CHENNAI: Harendra Singh likes words beginning with ‘C’. He is so infatuated with the letter that he has about ‘15-16 words beginning with that particular letter’ written permanently in the team’s dressing room.
“Cool, calm, composed....,” he says when pressed on his love for that particular alphabet. “I have those sort of words scribbled in the dressing room to din the importance of those attributes into my players.”
It might sound like a strange technique but Harendra, the chief coach of the Indian junior hockey team, knows that it is working. For his team has just returned after winning the junior Asia Cup, an emphatic 6-2 win over rivals Pakistan in the final confirming their rise to the top. Ask Harendra, who has previously coached the senior team in two World Cups, whether the victory was expected and he replies in the affirmative.
“Given the way we prepared for this over the last 45 days, we knew we were in with a chance. Perhaps the margin of victory surprised even us but we are happy to say the least.”
But like most modern coaches, Harendra doesn’t place emphasis on triumph. “I never really play for results. How we play — style, right attack and movement — the process is more important. Sometimes you can play really well and still lose and for us we can take confidence from how we have played.

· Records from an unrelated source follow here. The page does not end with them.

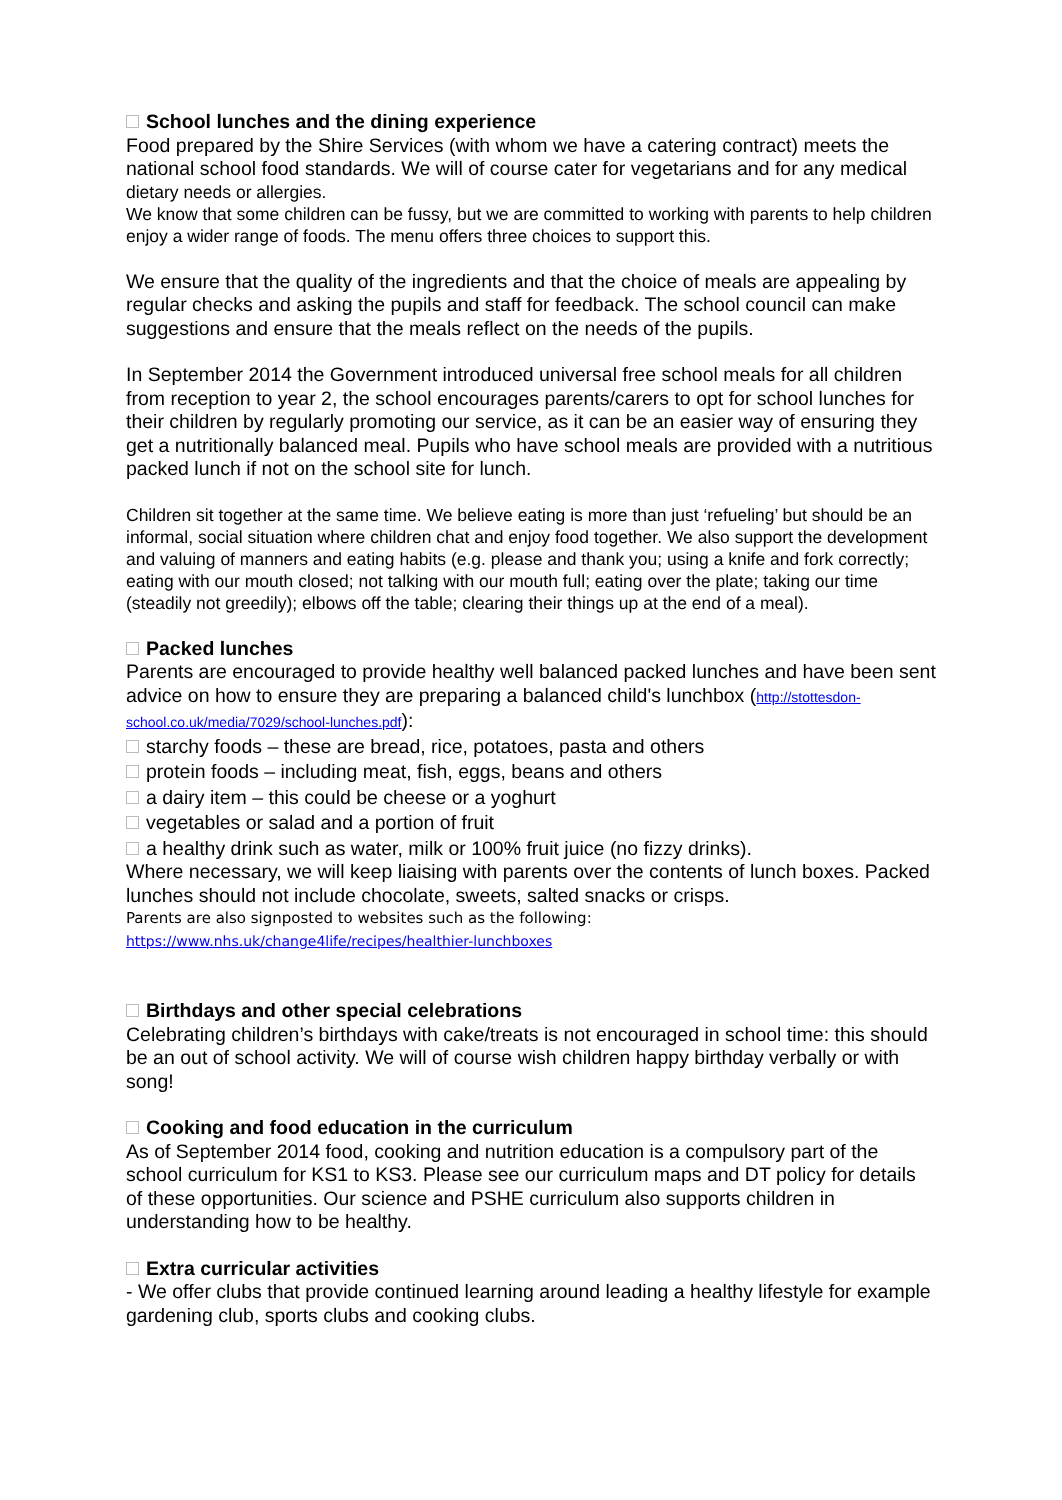School lunches and the dining experience
Food prepared by the Shire Services (with whom we have a catering contract) meets the national school food standards. We will of course cater for vegetarians and for any medical
dietary needs or allergies.
We know that some children can be fussy, but we are committed to working with parents to help children enjoy a wider range of foods. The menu offers three choices to support this.
We ensure that the quality of the ingredients and that the choice of meals are appealing by regular checks and asking the pupils and staff for feedback. The school council can make suggestions and ensure that the meals reflect on the needs of the pupils.
In September 2014 the Government introduced universal free school meals for all children from reception to year 2, the school encourages parents/carers to opt for school lunches for their children by regularly promoting our service, as it can be an easier way of ensuring they get a nutritionally balanced meal. Pupils who have school meals are provided with a nutritious packed lunch if not on the school site for lunch.
Children sit together at the same time. We believe eating is more than just ‘refueling’ but should be an informal, social situation where children chat and enjoy food together. We also support the development and valuing of manners and eating habits (e.g. please and thank you; using a knife and fork correctly; eating with our mouth closed; not talking with our mouth full; eating over the plate; taking our time (steadily not greedily); elbows off the table; clearing their things up at the end of a meal).
Packed lunches
Parents are encouraged to provide healthy well balanced packed lunches and have been sent advice on how to ensure they are preparing a balanced child's lunchbox (http://stottesdon-school.co.uk/media/7029/school-lunches.pdf):
starchy foods – these are bread, rice, potatoes, pasta and others
protein foods – including meat, fish, eggs, beans and others
a dairy item – this could be cheese or a yoghurt
vegetables or salad and a portion of fruit
a healthy drink such as water, milk or 100% fruit juice (no fizzy drinks).
Where necessary, we will keep liaising with parents over the contents of lunch boxes. Packed lunches should not include chocolate, sweets, salted snacks or crisps.
Parents are also signposted to websites such as the following:
https://www.nhs.uk/change4life/recipes/healthier-lunchboxes
Birthdays and other special celebrations
Celebrating children’s birthdays with cake/treats is not encouraged in school time: this should be an out of school activity. We will of course wish children happy birthday verbally or with song!
Cooking and food education in the curriculum
As of September 2014 food, cooking and nutrition education is a compulsory part of the school curriculum for KS1 to KS3. Please see our curriculum maps and DT policy for details of these opportunities. Our science and PSHE curriculum also supports children in understanding how to be healthy.
Extra curricular activities
- We offer clubs that provide continued learning around leading a healthy lifestyle for example gardening club, sports clubs and cooking clubs.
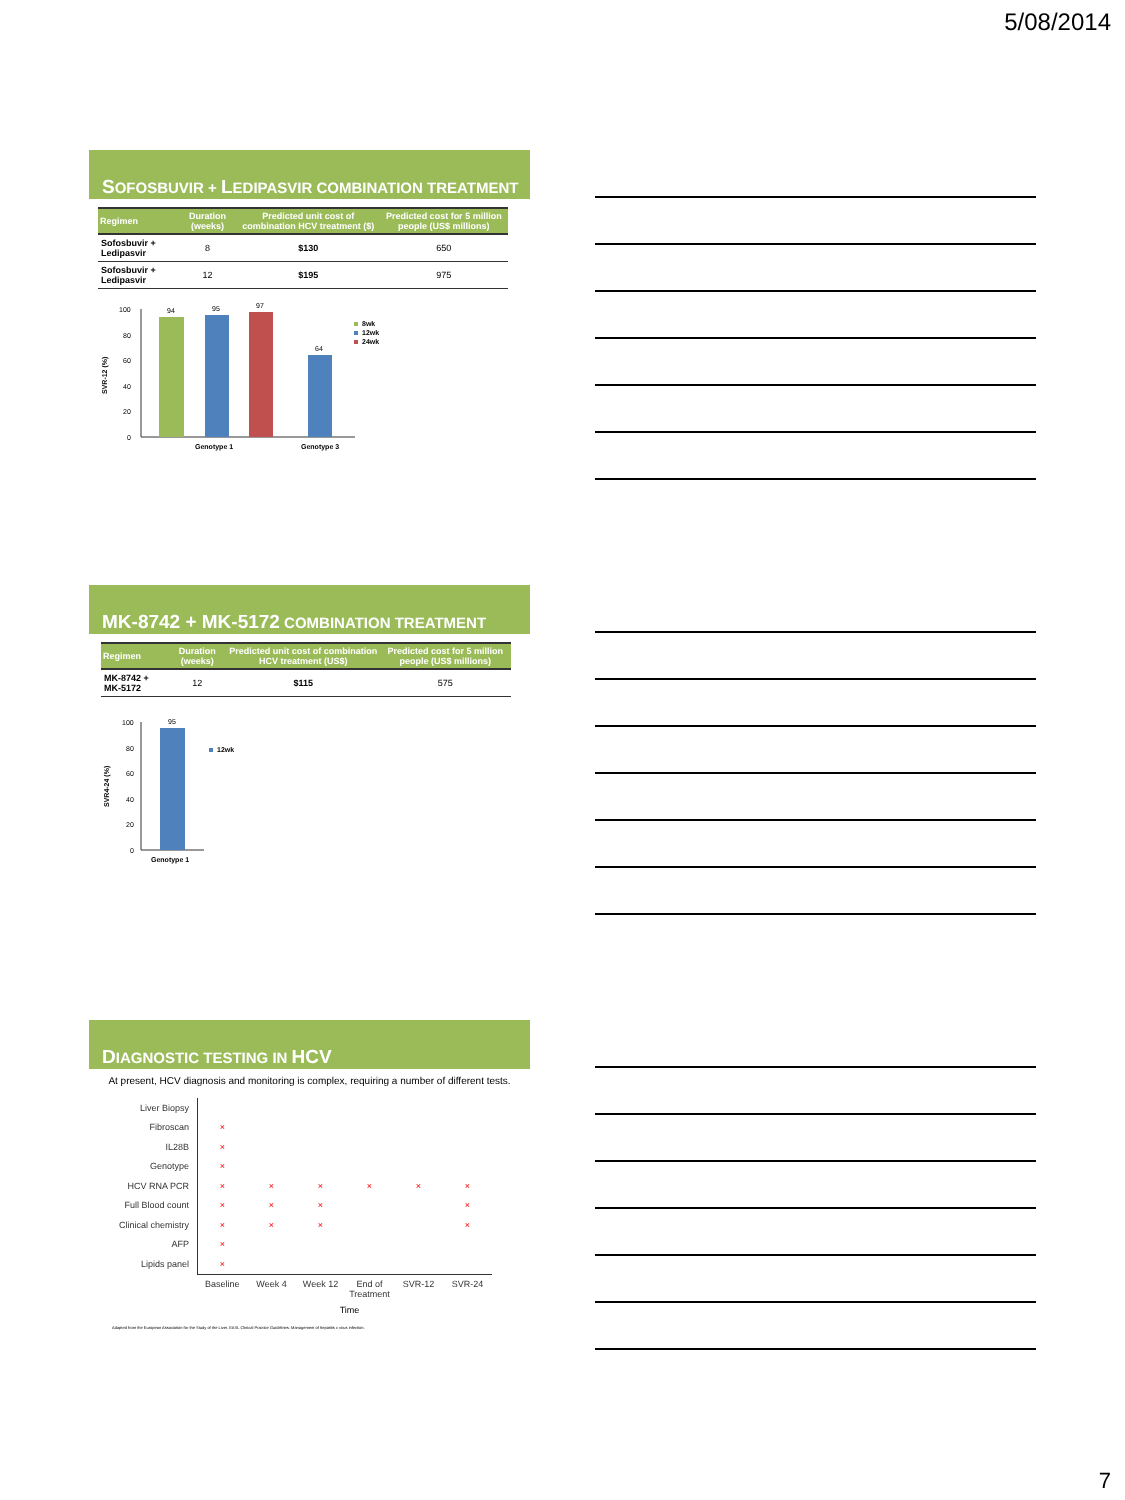5/08/2014
SOFOSBUVIR + LEDIPASVIR COMBINATION TREATMENT
| Regimen | Duration (weeks) | Predicted unit cost of combination HCV treatment ($) | Predicted cost for 5 million people (US$ millions) |
| --- | --- | --- | --- |
| Sofosbuvir + Ledipasvir | 8 | $130 | 650 |
| Sofosbuvir + Ledipasvir | 12 | $195 | 975 |
SVR-12 (%)
100
80
60
40
20
0
94
95
97
64
Genotype 1
Genotype 3
8wk
12wk
24wk
MK-8742 + MK-5172 COMBINATION TREATMENT
| Regimen | Duration (weeks) | Predicted unit cost of combination HCV treatment (US$) | Predicted cost for 5 million people (US$ millions) |
| --- | --- | --- | --- |
| MK-8742 + MK-5172 | 12 | $115 | 575 |
SVR4-24 (%)
100
80
60
40
20
0
95
Genotype 1
12wk
DIAGNOSTIC TESTING IN HCV
At present, HCV diagnosis and monitoring is complex, requiring a number of different tests.
| Liver Biopsy | | | | | | |
| Fibroscan | × | | | | | |
| IL28B | × | | | | | |
| Genotype | × | | | | | |
| HCV RNA PCR | × | × | × | × | × | × |
| Full Blood count | × | × | × | | | × |
| Clinical chemistry | × | × | × | | | × |
| AFP | × | | | | | |
| Lipids panel | × | | | | | |
| | Baseline | Week 4 | Week 12 | End of Treatment | SVR-12 | SVR-24 |
Time
Adapted from the European Association for the Study of the Liver. EASL Clinical Practice Guidelines: Management of hepatitis c virus infection.
7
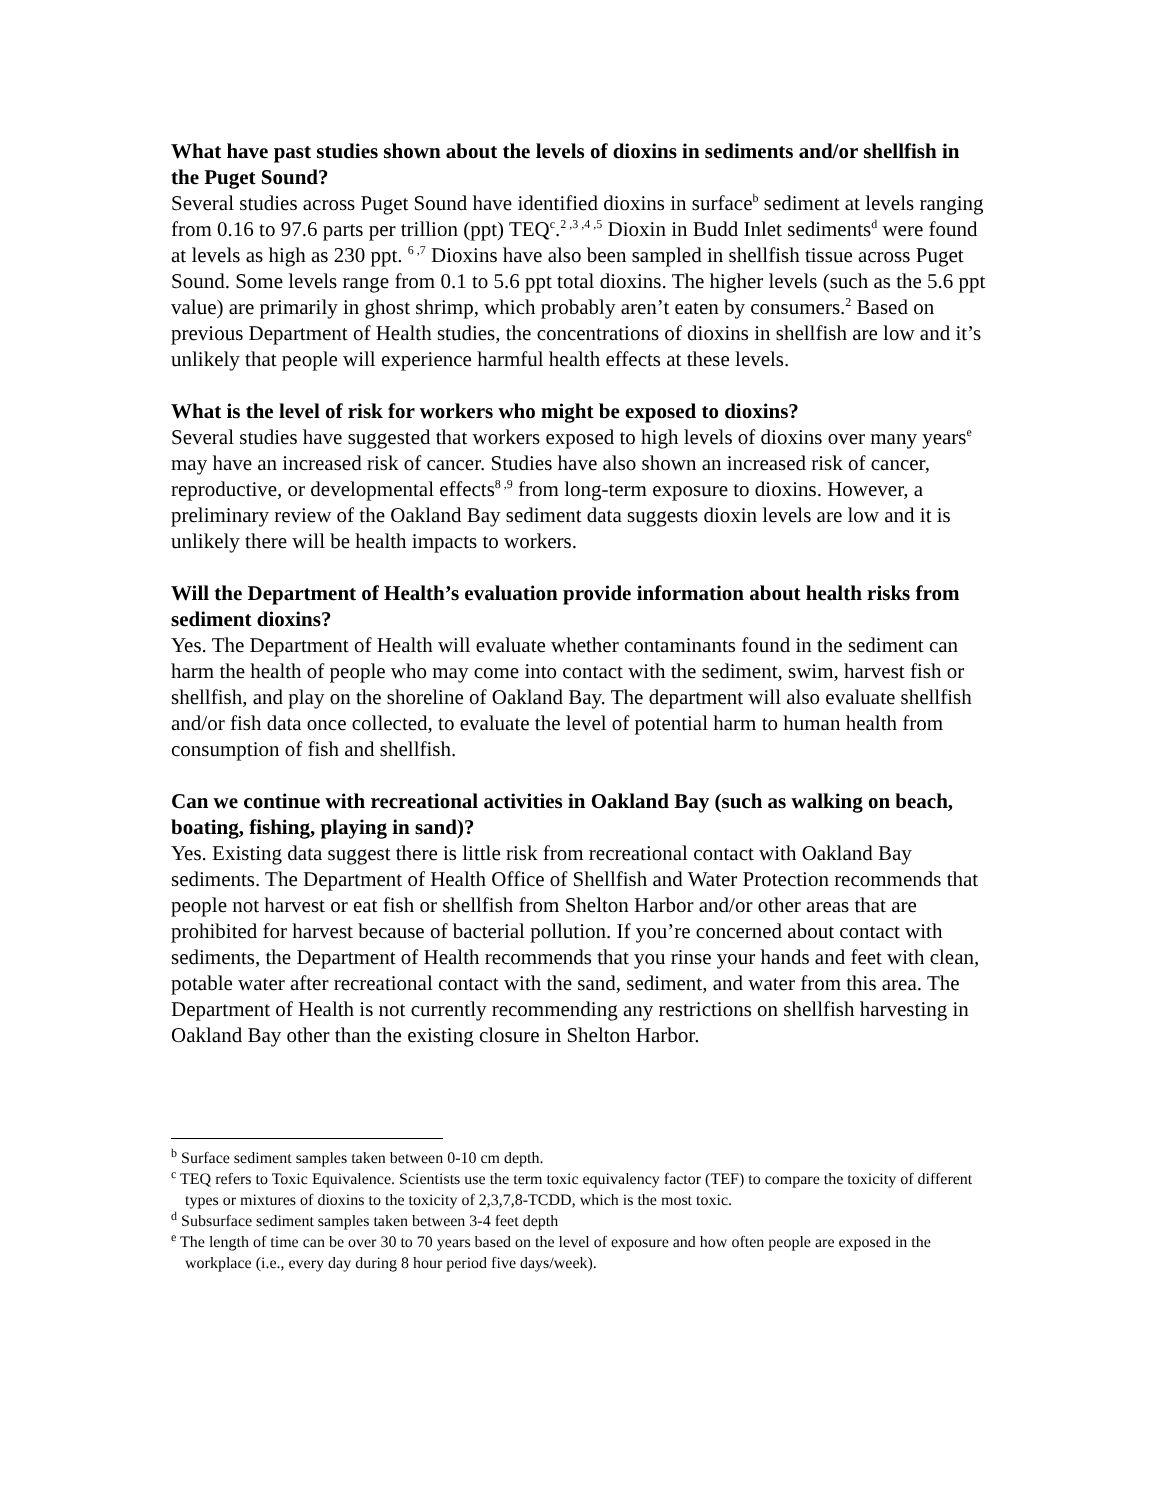What have past studies shown about the levels of dioxins in sediments and/or shellfish in the Puget Sound?
Several studies across Puget Sound have identified dioxins in surface<sup>b</sup> sediment at levels ranging from 0.16 to 97.6 parts per trillion (ppt) TEQ<sup>c</sup>.<sup>2 ,3 ,4 ,5</sup> Dioxin in Budd Inlet sediments<sup>d</sup> were found at levels as high as 230 ppt. <sup>6 ,7</sup> Dioxins have also been sampled in shellfish tissue across Puget Sound. Some levels range from 0.1 to 5.6 ppt total dioxins. The higher levels (such as the 5.6 ppt value) are primarily in ghost shrimp, which probably aren’t eaten by consumers.<sup>2</sup> Based on previous Department of Health studies, the concentrations of dioxins in shellfish are low and it’s unlikely that people will experience harmful health effects at these levels.
What is the level of risk for workers who might be exposed to dioxins?
Several studies have suggested that workers exposed to high levels of dioxins over many years<sup>e</sup> may have an increased risk of cancer. Studies have also shown an increased risk of cancer, reproductive, or developmental effects<sup>8 ,9</sup> from long-term exposure to dioxins. However, a preliminary review of the Oakland Bay sediment data suggests dioxin levels are low and it is unlikely there will be health impacts to workers.
Will the Department of Health’s evaluation provide information about health risks from sediment dioxins?
Yes. The Department of Health will evaluate whether contaminants found in the sediment can harm the health of people who may come into contact with the sediment, swim, harvest fish or shellfish, and play on the shoreline of Oakland Bay. The department will also evaluate shellfish and/or fish data once collected, to evaluate the level of potential harm to human health from consumption of fish and shellfish.
Can we continue with recreational activities in Oakland Bay (such as walking on beach, boating, fishing, playing in sand)?
Yes. Existing data suggest there is little risk from recreational contact with Oakland Bay sediments. The Department of Health Office of Shellfish and Water Protection recommends that people not harvest or eat fish or shellfish from Shelton Harbor and/or other areas that are prohibited for harvest because of bacterial pollution. If you’re concerned about contact with sediments, the Department of Health recommends that you rinse your hands and feet with clean, potable water after recreational contact with the sand, sediment, and water from this area. The Department of Health is not currently recommending any restrictions on shellfish harvesting in Oakland Bay other than the existing closure in Shelton Harbor.
<sup>b</sup> Surface sediment samples taken between 0-10 cm depth.
<sup>c</sup> TEQ refers to Toxic Equivalence. Scientists use the term toxic equivalency factor (TEF) to compare the toxicity of different types or mixtures of dioxins to the toxicity of 2,3,7,8-TCDD, which is the most toxic.
<sup>d</sup> Subsurface sediment samples taken between 3-4 feet depth
<sup>e</sup> The length of time can be over 30 to 70 years based on the level of exposure and how often people are exposed in the workplace (i.e., every day during 8 hour period five days/week).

“Once the self confidence comes in, results follow. The process is very hard to master but once we have done that, we will start winning. And the evidence of that process is we are the best junior team in Asia. That gives us the belief that we can meet the best in our age-group in Europe.” he explained.
Some coaches tend to monitor their more promising wards a bit too much – institutionalise them and coach the fire out of their belly. But not Harendra. “For me giving freedom to my players is very important. I don’t deny that we have a set structure in our team but that structure allows our more creative players to express themselves. Because first and foremost, players should enjoy themselves while playing the game.”
But he also had a word of caution for the 18 players who brought back the title from Malaysia. “I don’t think any of the current lot will be ready for the Olympics. A more realistic prospect for them will be to train for the junior World Cup next year (New Delhi).”